• 书面指令 A
在介绍scrapy爬取方式的网页中，spider的第二种爬取方式是什么？
• 书面指令 B
请原样抄录介绍scrapy爬取方式的网页中的一段文字，从含有“#by 寒小阳(hanxiaoyang.ml@gmail.com)”的地方开始，到“print julyedu_class.xpath('a/h4/text()').extract_first()”为止。
• 书面指令 C
请从介绍scrapy爬取方式的网页结尾处接着往下续写。

• 网页

☆ ☆ ☆ ☆ ☆

编程 Python

scrapy spider的几种爬取方式实例代码

Posted in Python onJanuary 25, 2018

本节课介绍了scrapy的爬虫框架，重点说了scrapy组件spider。

spider的几种爬取方式：

爬取1页内容
按照给定列表拼出链接爬取多页
找到‘下一页'标签进行爬取
进入链接，按照链接进行爬取

下面分别给出了示例

1.爬取1页内容

#by 寒小阳(hanxiaoyang.ml@gmail.com)

import scrapy


class JulyeduSpider(scrapy.Spider):
  name = "julyedu"
  start_urls = [
    'https://www.julyedu.com/category/index',
  ]

  def parse(self, response):
    for julyedu_class in response.xpath('//div[@class="course_info_box"]'):
      print julyedu_class.xpath('a/h4/text()').extract_first()
      print julyedu_class.xpath('a/p[@class="course-info-tip"][1]/text()').extract_first()
      print julyedu_class.xpath('a/p[@class="course-info-tip"][2]/text()').extract_first()
      print response.urljoin(julyedu_class.xpath('a/img[1]/@src').extract_first())
      print "\n"

      yield {
        'title':julyedu_class.xpath('a/h4/text()').extract_first(),
        'desc': julyedu_class.xpath('a/p[@class="course-info-tip"][1]/text()').extract_first(),
        'time': julyedu_class.xpath('a/p[@class="course-info-tip"][2]/text()').extract_first(),
        'img_url': response.urljoin(julyedu_class.xpath('a/img[1]/@src').extract_first())

☆ ☆ ☆ ☆ ☆

• 提取数据

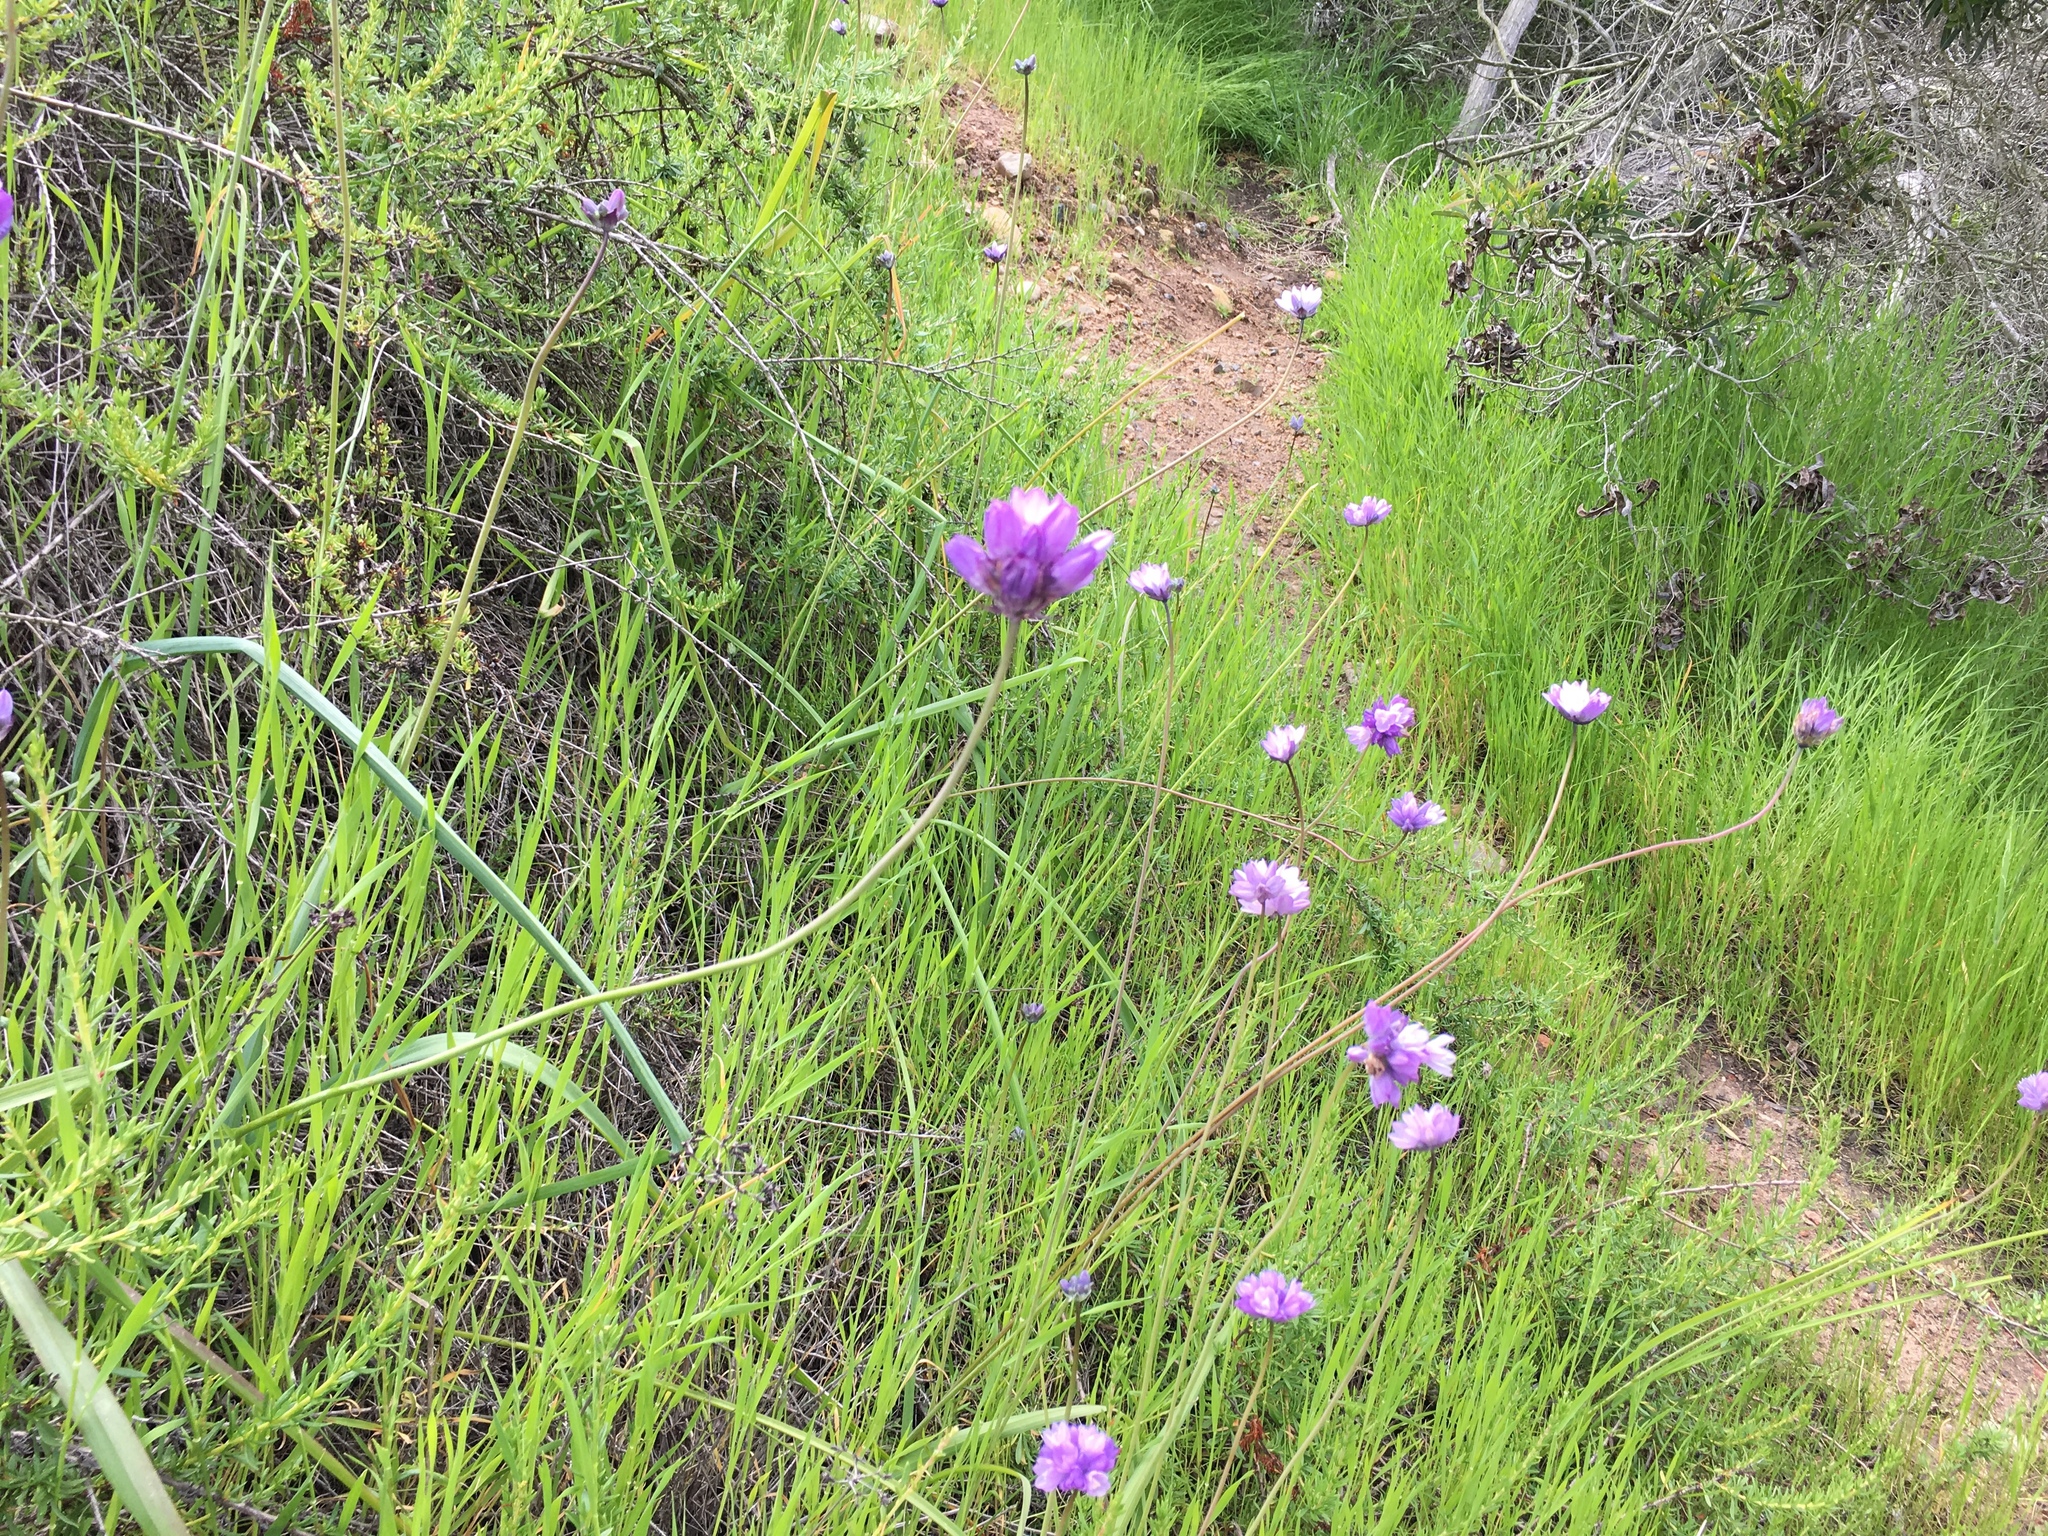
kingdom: Plantae
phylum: Tracheophyta
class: Liliopsida
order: Asparagales
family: Asparagaceae
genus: Dipterostemon
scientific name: Dipterostemon capitatus
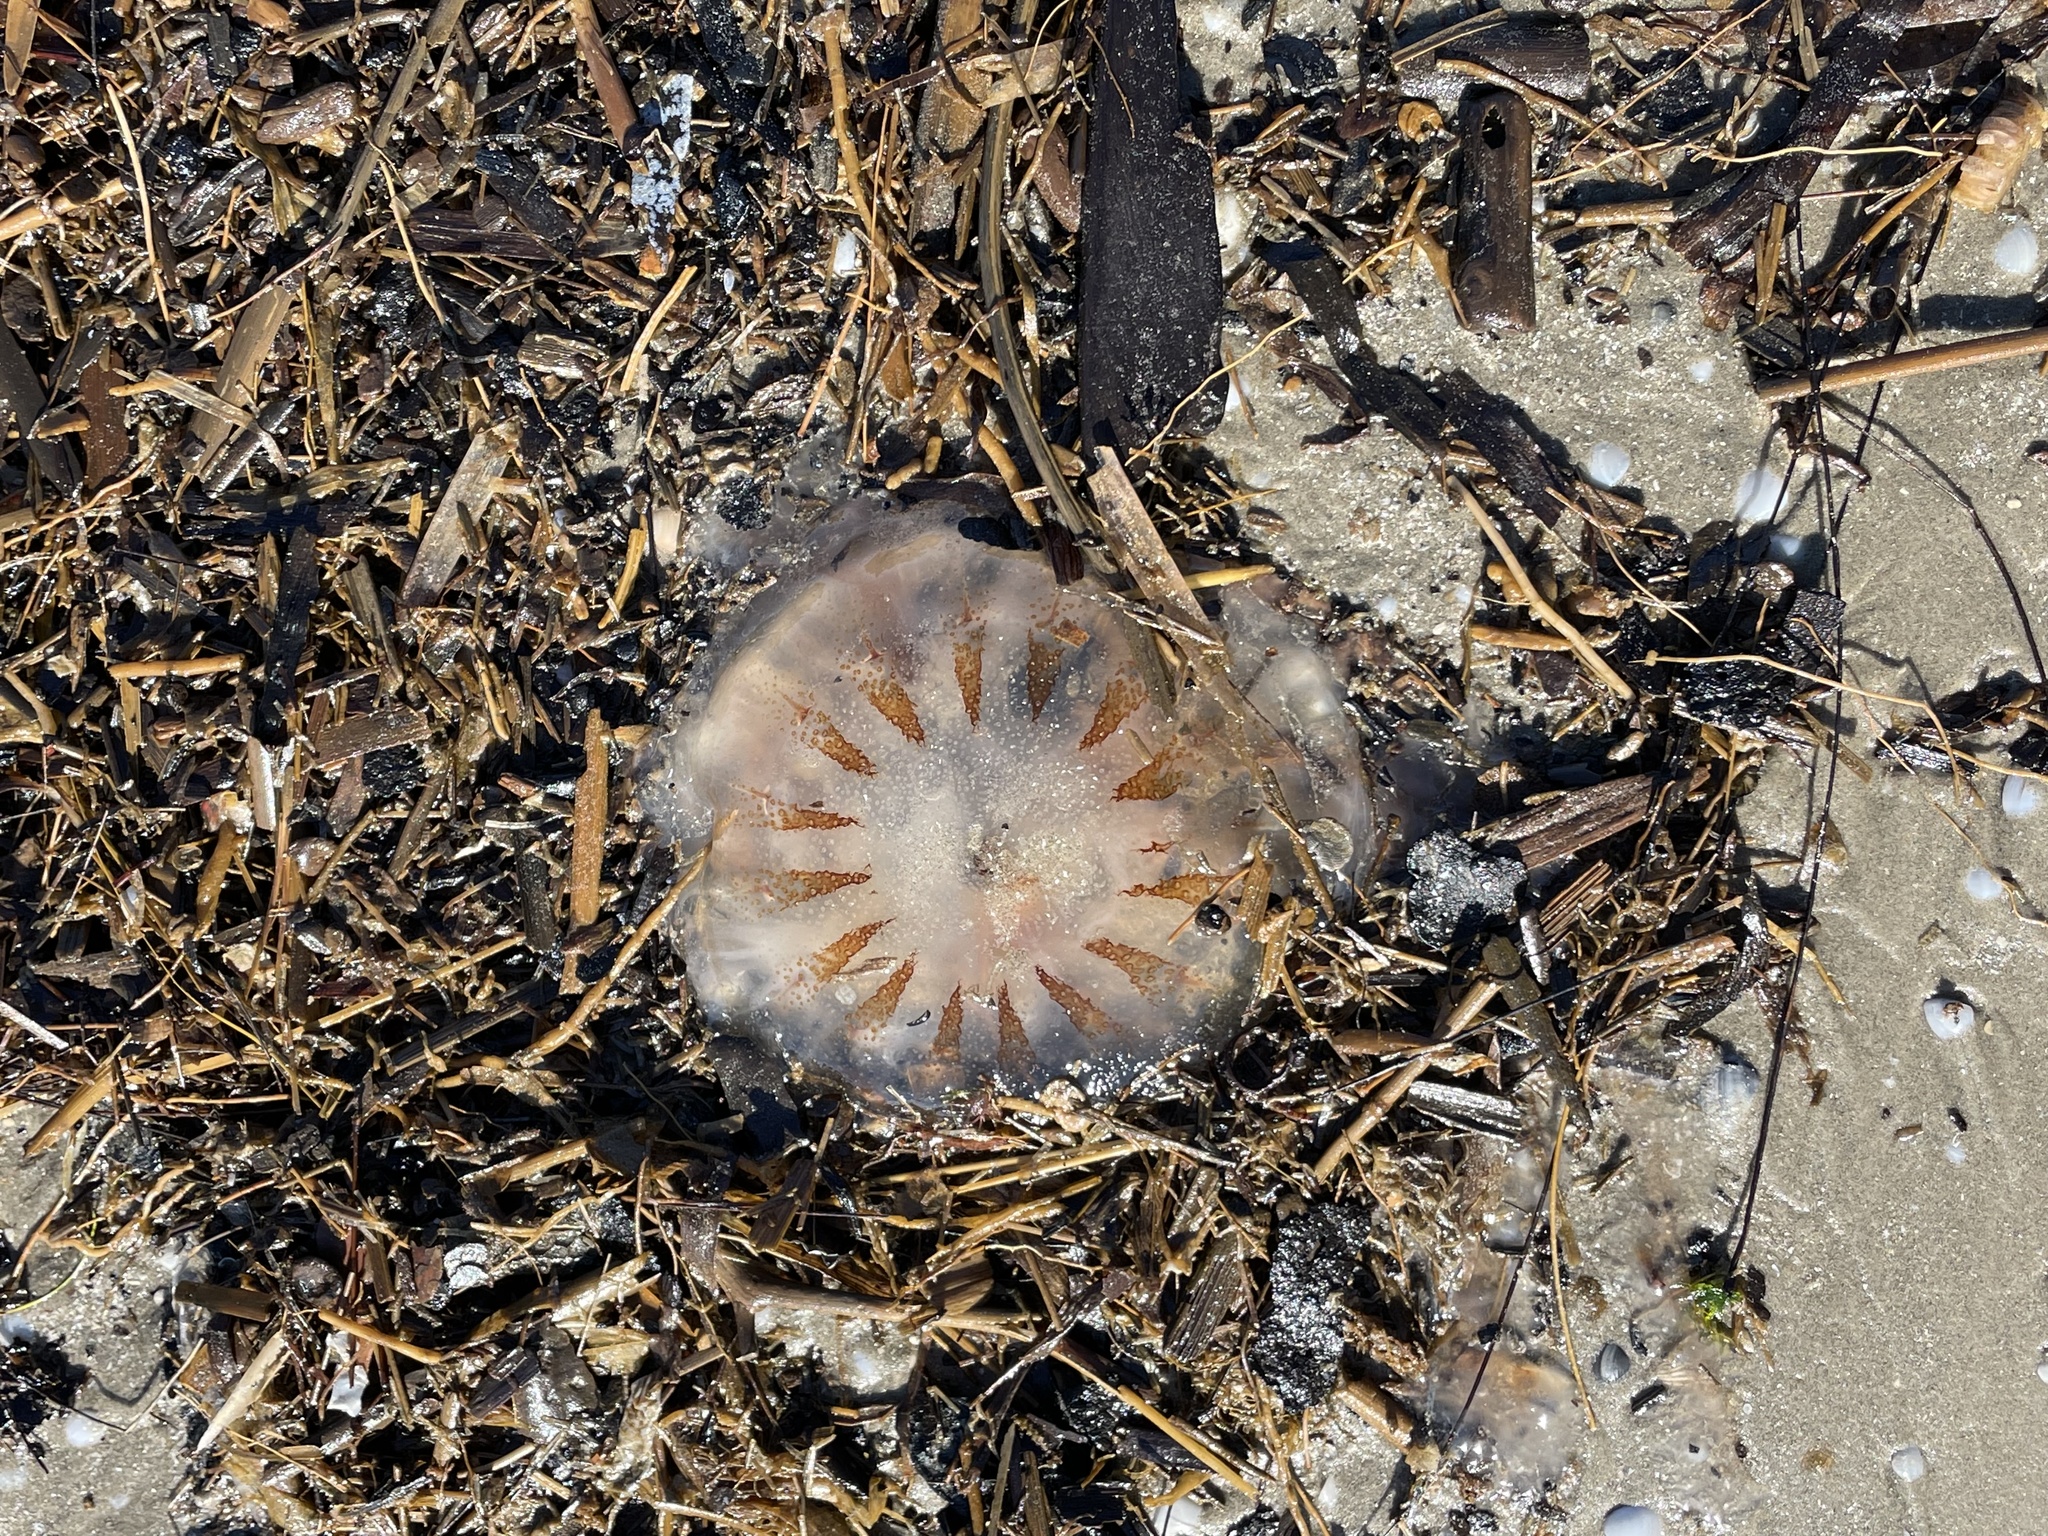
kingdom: Animalia
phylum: Cnidaria
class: Scyphozoa
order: Semaeostomeae
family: Pelagiidae
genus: Chrysaora
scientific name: Chrysaora chesapeakei
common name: Bay nettle
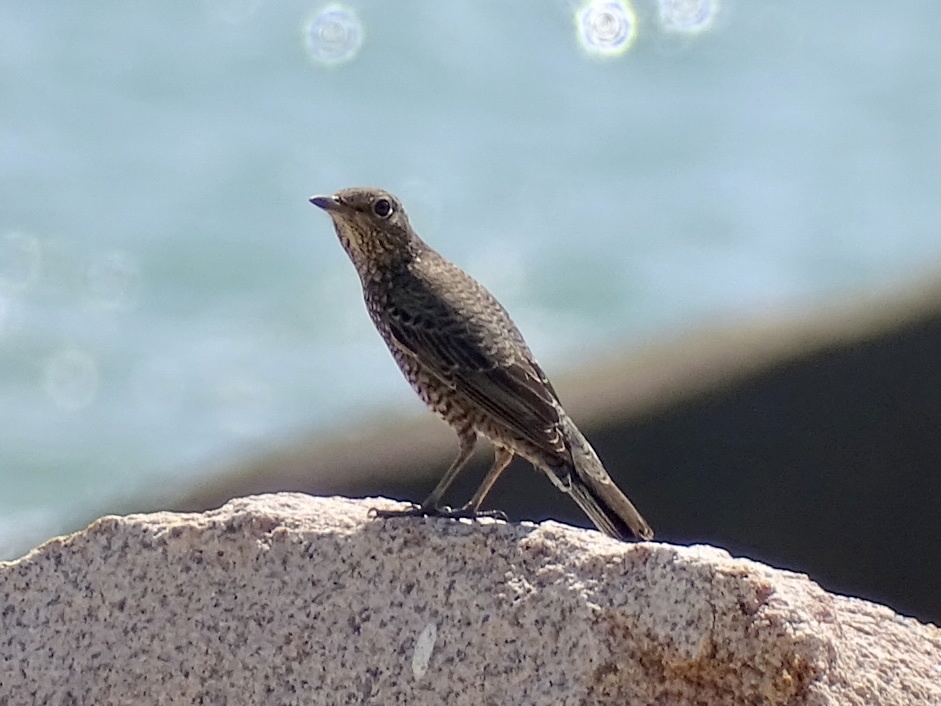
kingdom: Animalia
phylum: Chordata
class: Aves
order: Passeriformes
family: Muscicapidae
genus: Monticola
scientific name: Monticola solitarius
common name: Blue rock thrush
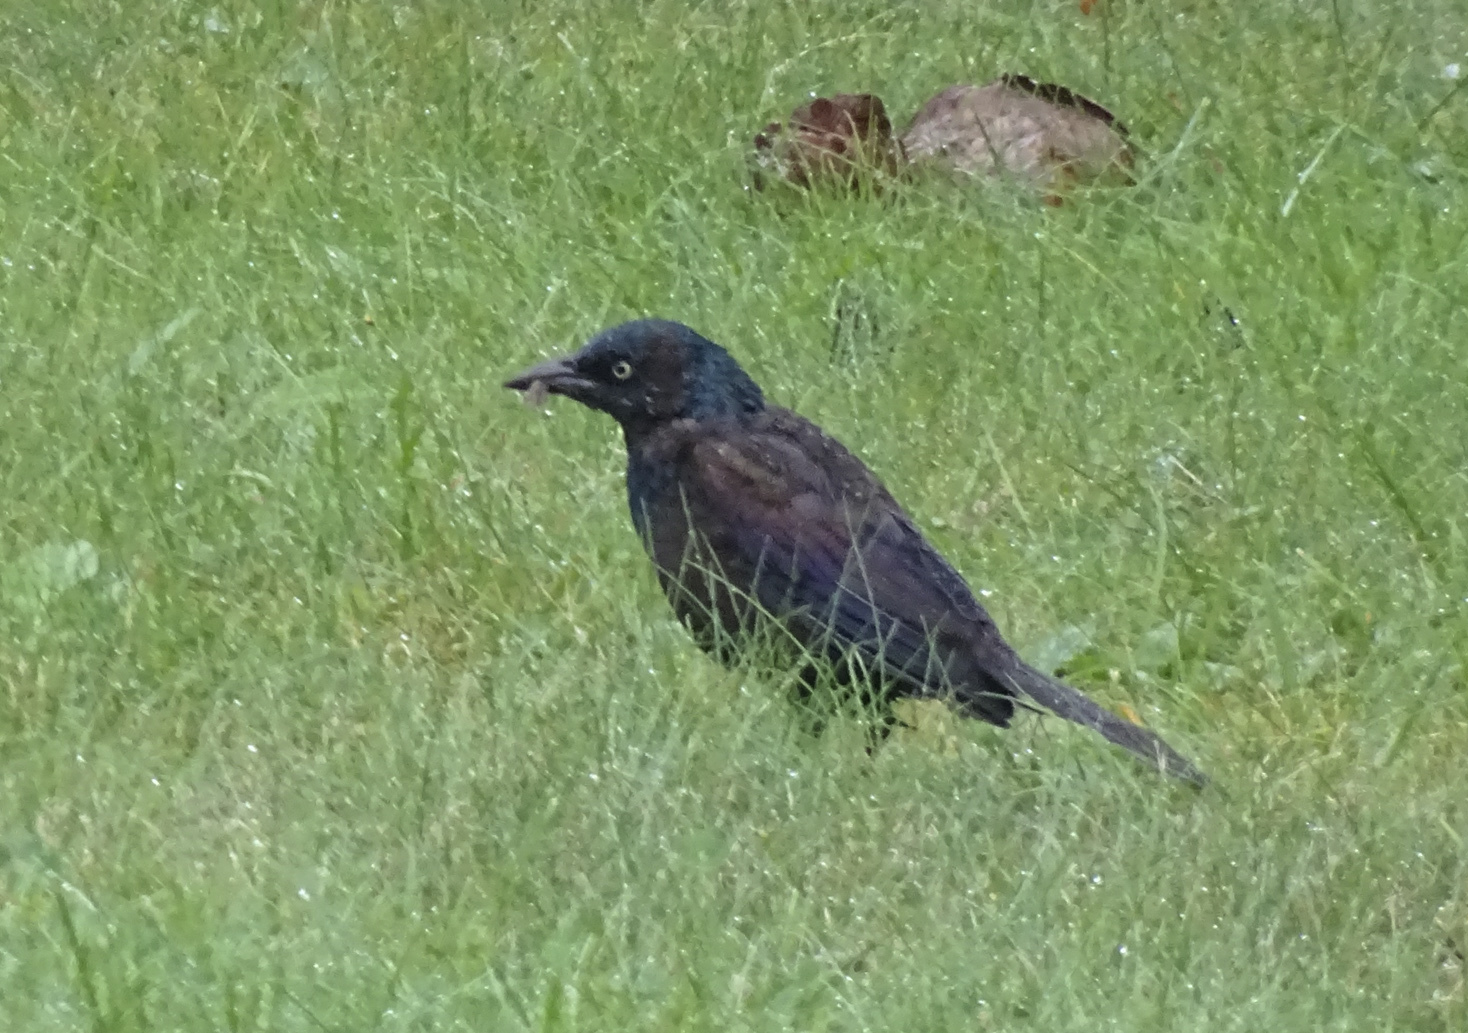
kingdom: Animalia
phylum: Chordata
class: Aves
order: Passeriformes
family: Icteridae
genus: Quiscalus
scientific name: Quiscalus quiscula
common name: Common grackle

☆ ☆ ☆ ☆ ☆

• 练习作答 A
按照给定列表拼出链接爬取多页。

• 练习作答 B
#by 寒小阳(hanxiaoyang.ml@gmail.com)

import scrapy


class JulyeduSpider(scrapy.Spider):
  name = "julyedu"
  start_urls = [
    'https://www.julyedu.com/category/index',
  ]

  def parse(self, response):
    for julyedu_class in response.xpath('//div[@class="course_info_box"]'):
      print julyedu_class.xpath('a/h4/text()').extract_first()

• 练习作答 C
      }

2.按照给定列表拼出链接爬取多页

#by 寒小阳(hanxiaoyang.ml@gmail.com)

import scrapy


class CnBlogSpider(scrapy.Spider):
  name = "cnblogs"
  allowed_domains = ["cnblogs.com"]
  start_urls = [
    'http://www.cnblogs.com/pick/#p%s' % p for p in xrange(1, 11)
    ]

  def parse(self, response):
    for article in response.xpath('//div[@class="post_item"]'):
      print article.xpath('div[@class="post_item_body"]/h3/a/text()').extract_first().strip()
      print response.urljoin(article.xpath('div[@class="post_item_body"]/h3/a/@href').extract_first()).strip()
      print article.xpath('div[@class="post_item_body"]/p/text()').extract_first().strip()
      print article.xpath('div[@class="post_item_body"]/div[@class="post_item_foot"]/a/text()').extract_first().strip()
      print response.urljoin(article.xpath('div[@class="post_item_body"]/div/a/@href').extract_first()).strip()
      print article.xpath('div[@class="post_item_body"]/div[@class="post_item_foot"]/span[@class="article_comment"]/a/text()').extract_first().strip()
      print article.xpath('div[@class="post_item_body"]/div[@class="post_item_foot"]/span[@class="article_view"]/a/text()').extract_first().strip()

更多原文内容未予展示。